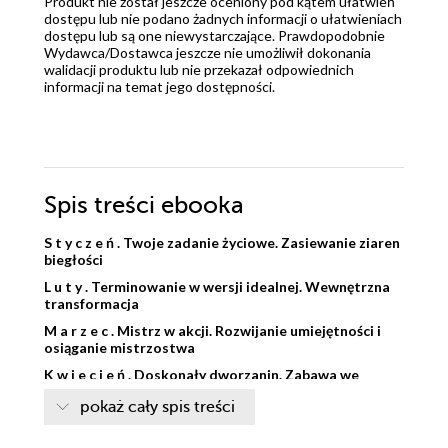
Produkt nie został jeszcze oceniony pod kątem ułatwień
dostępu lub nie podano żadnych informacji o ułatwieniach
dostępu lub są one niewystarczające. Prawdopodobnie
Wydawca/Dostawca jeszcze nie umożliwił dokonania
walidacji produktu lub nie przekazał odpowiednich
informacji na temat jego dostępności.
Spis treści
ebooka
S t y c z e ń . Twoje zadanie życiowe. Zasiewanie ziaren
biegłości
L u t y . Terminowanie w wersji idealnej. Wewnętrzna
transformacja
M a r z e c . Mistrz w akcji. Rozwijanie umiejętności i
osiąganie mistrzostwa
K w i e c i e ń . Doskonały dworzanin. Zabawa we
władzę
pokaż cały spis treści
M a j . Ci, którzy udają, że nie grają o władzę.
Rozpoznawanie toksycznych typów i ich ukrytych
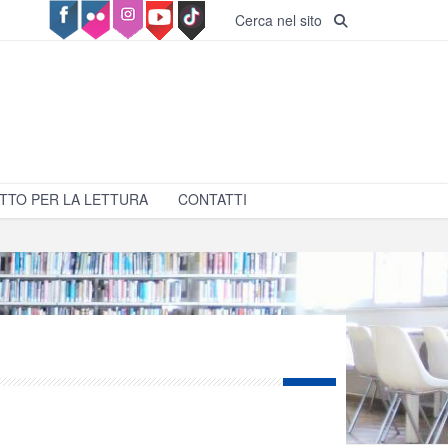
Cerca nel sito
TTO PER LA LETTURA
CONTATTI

* _WORK ITEM_:
Please select each line from the entries above that contains the word "jeszcze", treating uppercase and lowercase as different.

* _TASK RESULT_:
Produkt nie został jeszcze oceniony pod kątem ułatwień
Wydawca/Dostawca jeszcze nie umożliwił dokonania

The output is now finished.